Chaque année fin août, Monceaux sur Dordogne célèbre le veau sous la mère. Véritables Tanguy des près, ces veaux de 3 à 4 mois n’ont alors encore bu que du lait – comme nous, ils toucheront à l’herbe à l’adolescence. Cette alimentation mamellaire est l’incontestable garantie d’une viande délicieusement tendre et d’un rose très pale, couleur qui en terre de socialisme pourrait en faire grincer plus d’un.
Tandis que sur les plages du bord de mer, le bétail vacancier engraisse, la population de ce village corrézien d’habitude plutôt (très) restreinte, s’accroît soudainement d’une centaine de nouvelles têtes au museau humide et à l’oeil brillant. La transhumance est rodée. Venus des quatre coins du département, éleveurs et acheteurs recréent le temps d’une matinée un tableau de la vie quotidienne du 19e. Emma Bovary, c’est moi.
L’attelage est devenu mécanique et les chevaux sont passés sous le capot, mais les gestes sont toujours les mêmes. Dès sept heures du matin, le ballet des camionnettes – bébé (tail) à bord – anime doucement la place du village tandis que les stands des GAEC locaux et autres promoteurs de l’élevage raisonné prennent place. Ici comme à la porte de Versailles, l’agriculture tient salon.

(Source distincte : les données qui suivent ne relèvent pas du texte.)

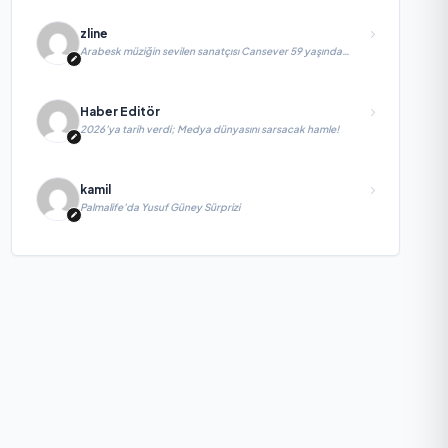
zline
Arabesk müziğin sevilen sanatçısı Cansever 59 yaşında
yaşamını yitirdi
Haber Editör
2026’ya tarih verdi; Medya dünyasını sarsacak hamle!
kamil
Palmalife’da Yusuf Güney Sürprizi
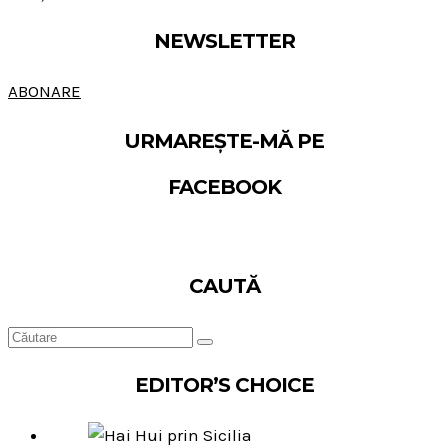
NEWSLETTER
ABONARE
URMAREȘTE-MĂ PE
FACEBOOK
CAUTĂ
EDITOR’S CHOICE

Tenus par leur licol, les veaux sont pesés, nettoyés, brossés, puis alignés dos au soleil de façon à présenter leur meilleur profil aux juges de cette version bovine de Miss Camping que Geneviève de F. n’aurait pas reniée: pas de risques que ces Limousines posent dans Entrevue. Mais qu’on ne se méprenne pas, l’affaire est sérieuse. Dans quelques minutes, et par des critères totalement étrangers aux néophytes, ces veaux seront examinés, reniflés et tâtés dans les règles. On leur soulèvera la paupière pour attester de la blancheur de leur oeil, on leur tirbouchonnera la queue pour vérifier leur réactivité. Un signe de tête ou un chuchotement des hommes en noir suffira alors à ruiner les espoirs des moins aptes.
Mais pour les meilleurs, un prix d’excellence ou un premier prix viendra récompenser le travail de l’éleveur et ses 250 kg de bonheur: un ruban pour la bête, un week end à Paris pour l’homme, mais surtout la fierté d’une profession pour un savoir faire unique. Parce qu’elle le veau bien.
Les cinq plus belles bêtes seront alors mises aux enchères. 48, 49, 50… Attention, ici, on offre au kilo de viande et en francs (nouveaux, tout de même). Ce n’est pas par snobisme ou ultra conservatisme, mais pour des questions pratiques, "parce que bon, avec les centimes, on s’en sortirait pas…". Allô Bruxelles? Non mais allô quoi!
La compet’, c’est bien, mais ça creuse. Faire honneur au veau sous la mère passe aussi par l’exploration de la chaîne alimentaire en aval histoire de distinguer le frais du veau et l’inverse aussi. En parfait républicain immatriculé 75, Parigot, tête de veau – on a donc commencé par la tête et pris place au banquet. Il était déjà bien 8h30 et les salopettes kaki se pressaient, ticket repas à la main, salière et poivrière dans les poches ("souvent, ils n’ la font pas assez relevée"), sourire et commentaires aux lèvres: "Moi, ce que je préfère, c’est les oreilles". Veau mieux entendre ça que d’être sourd, mais quand même…
Pour nos papilles moins aventureuses, on s’est ensuite tourné vers la Confrérie locale des mangeurs de veau, dont les rituels sont au moins aussi secrets que ceux des loges de la rue Cadet. Portant la cape et le chapeau, ils écoulent gentiment au soleil leur produit phare: le boulettou, sorte de doubitchou de chair à saucisse de veau agrémentée de vin blanc, d’échalote et de piment d’Espelette (pas très corrézien, mais passons) roulés dans la chapelure et frits a la plancha. On a essayé par tous les moyens de connaître la recette exacte, sans succès. Si la quête du Graal est encore loin, la quête du gras est pourtant bien là.
Point noir de cette matinée, notre échec répété à deviner le poids de Blanchette, 3 semaines et 4 pattes, et a gagner le-dit veau (allez, dites un prix?). Devant cette défaite, nous avons décidé de rebrousser chemin vers nos vertes prairies. L’année prochaine, on aura révisé notre manuel du parfait éleveur corrézien, tête de chien.
Où: derrière l’église, Monceaux sur Dordogne
Quand: le 3ème jeudi d’août. Si c’est la plein lune, ça tombe encore mieux
Avec qui: Hubert le Maire, le cousin George, Stéphane Le Foll, José Bové, de passage.